例えば、前述のビデオ通話に加え、ビデオ会議、オンラインインタビューでも他人に成りすまして悪用できてしまう。また、芸能人を装った投資詐欺なども予想される。
その他、音声だけを利用した留守番電話でのメッセージなども危険だ。
また、特殊詐欺では、息子に成りすまして「俺だよ」などという手口が過去に流行したが、被害者は電話口を通すと「声が似ていた」と言う場合が多い。
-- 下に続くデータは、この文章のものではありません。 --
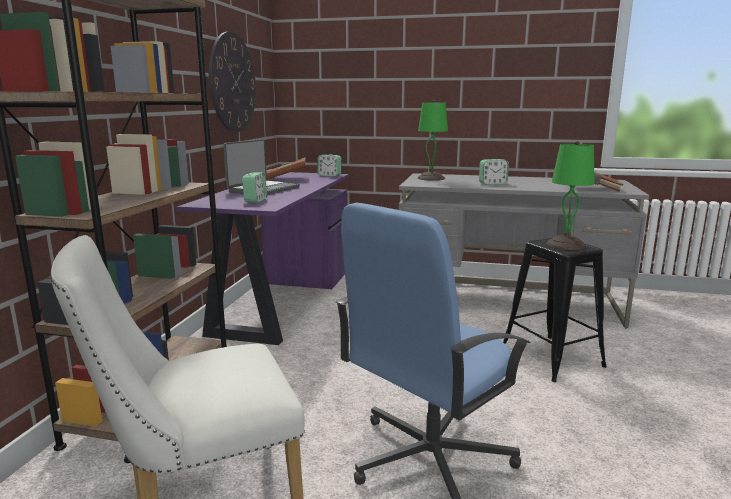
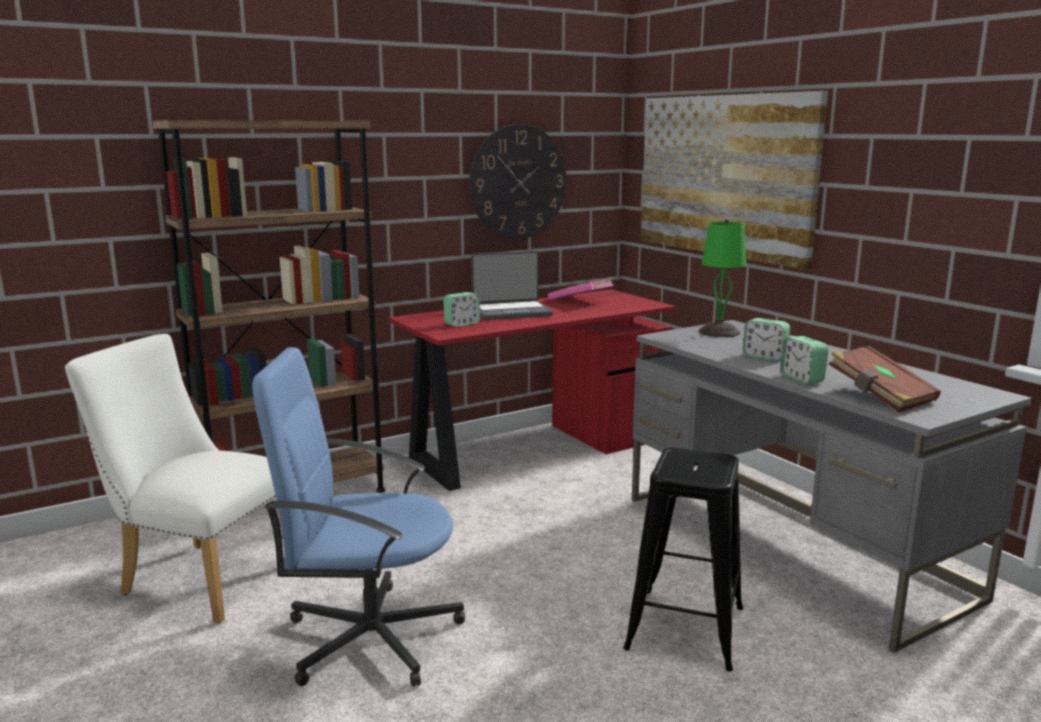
camera: 45 degrees right, 0 degrees up
(282, 300) = (535, 448): purple desk -> red desk
(285, 179) = (580, 301): brown book -> pink book
(329, 175) = (643, 304): alarm clock -> alarm clock (801, 379)
(378, 77) = (724, 175): none -> picture
(566, 244) = (700, 466): green table lamp -> none

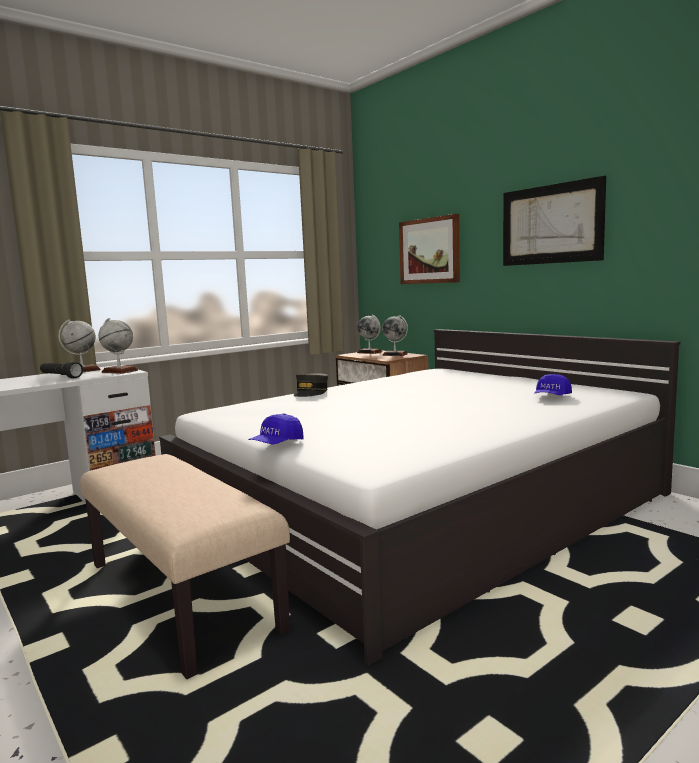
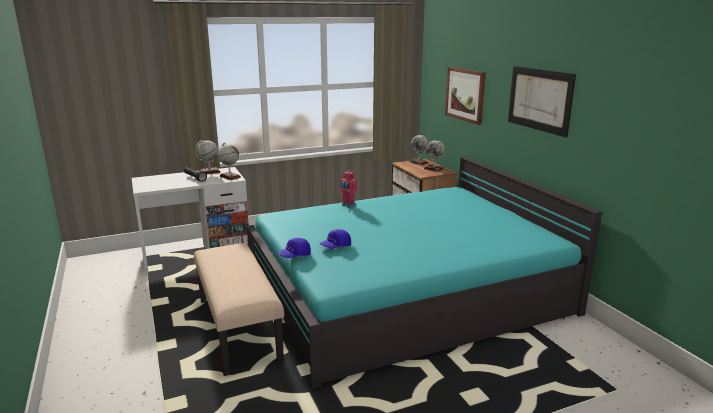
camera: 15 degrees right, 10 degrees up
(311, 392) = (348, 205): grey cap -> toy robot
(421, 504) = (406, 292): white bed -> turquoise bed
(552, 397) = (499, 238): blue cap -> blue cap (335, 246)

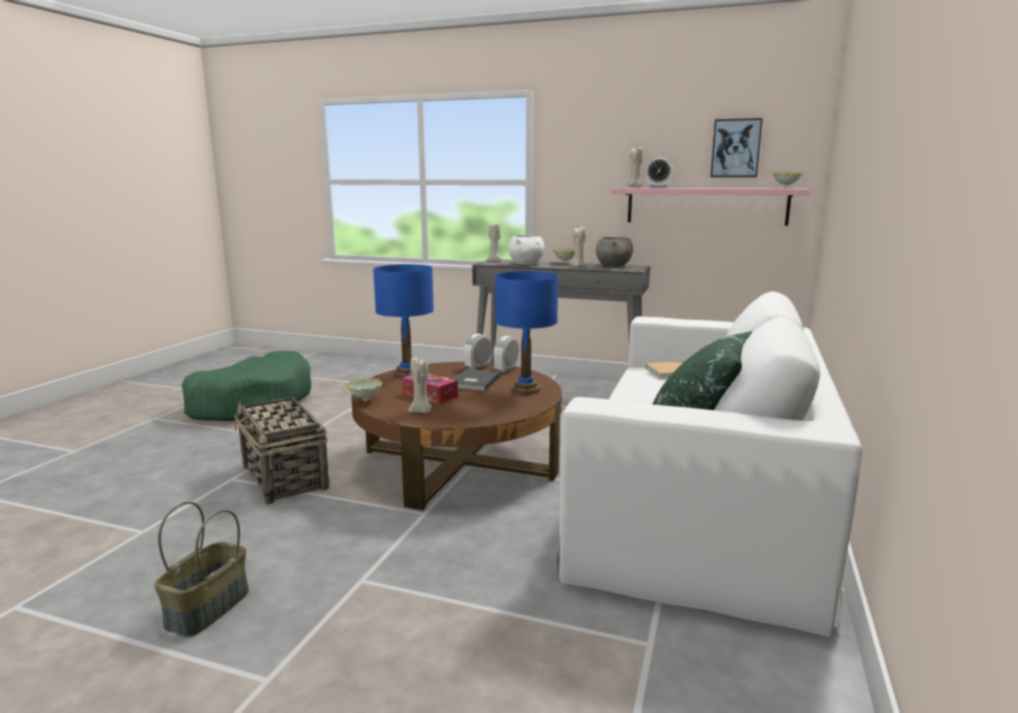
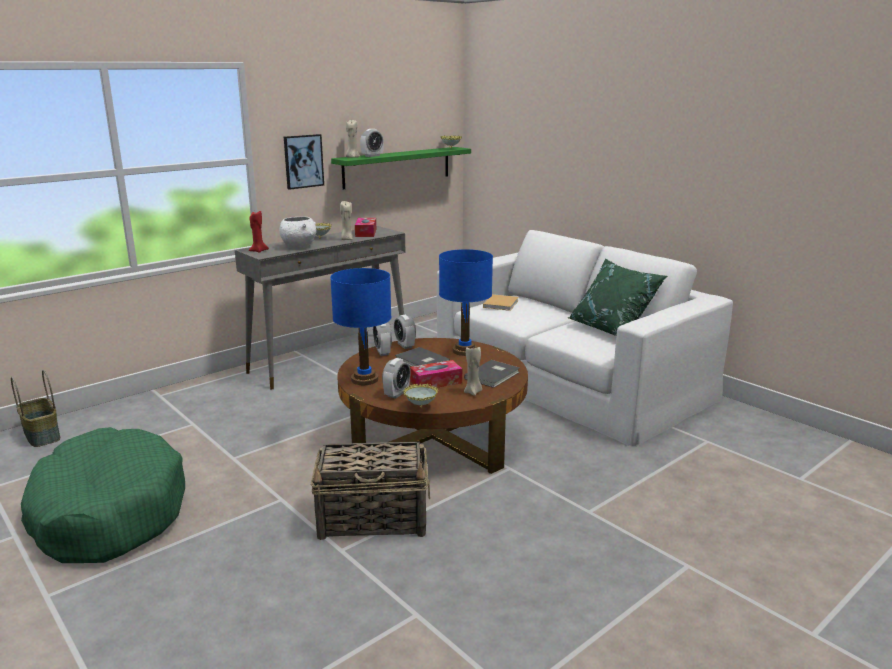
camera: 60 degrees left, 5 degrees up
(208, 609) = (588, 583): basket -> basket (43, 435)
(387, 389) = (396, 394): none -> alarm clock
(475, 411) = (493, 375): none -> grey book
(495, 261) = (258, 251): beige candle -> red candle
(613, 266) = (366, 233): grey bowl -> tissue box
(706, 206) = (397, 167): pink shelf -> green shelf
(736, 148) = (412, 118): picture -> picture (303, 161)

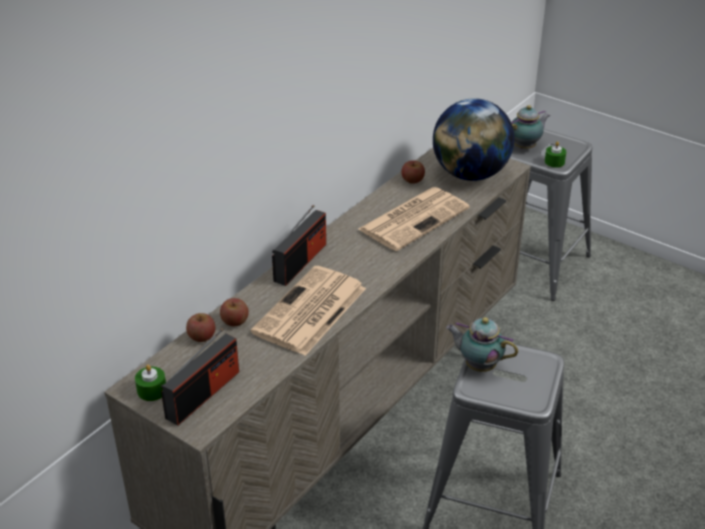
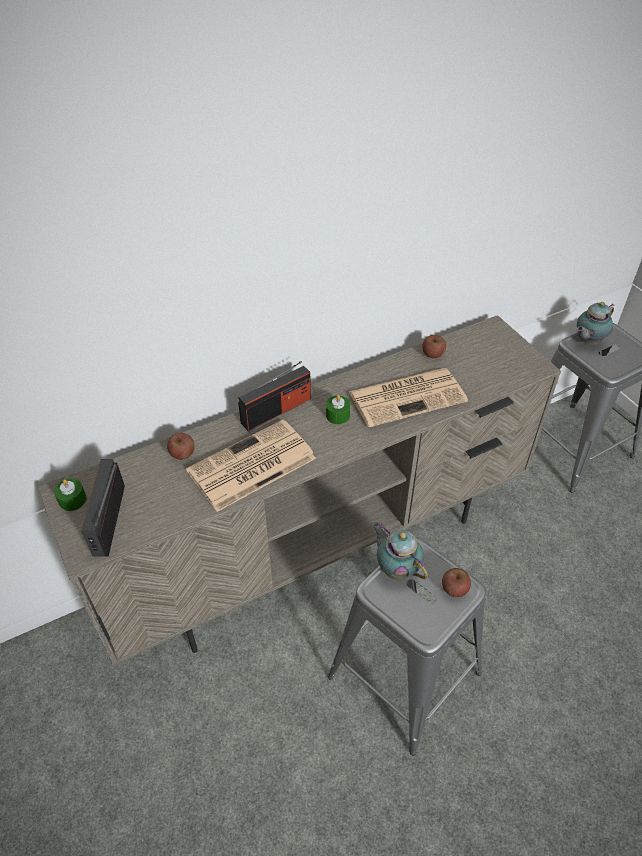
camera: 25 degrees right, 10 degrees up
(202, 337) = (146, 460): apple -> apple (454, 589)
(203, 394) = (109, 520): radio -> radio turned 120 degrees clockwise
(470, 174) = (492, 364): globe -> none
(525, 147) = (587, 341): teapot -> teapot turned 150 degrees clockwise
(554, 162) = (607, 366): green candle -> green candle (337, 415)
また、中には「絶対に自分の子だった」と信じ切ってしまう人もいる。
そのような状況で、音声で成りすまされてしまった場合どうだろうか。
そして、最近の強盗の手口にも共通するが、いわゆる闇名簿で、ターゲットの情報を事前に収集し、家族の名前も把握していた場合、音声クローンを利用して本人に成りすまし、事前に収集した情報を基に、「母さん、XXだよ」などと名乗れば、信じてしまうだろう。
そして、スマホの使用にそれほど抵抗の無い70代の高齢者であれば、促されるままビデオ通話に移行し、そこで本人とうり二つの人間を見れば、信じ切ってしまう。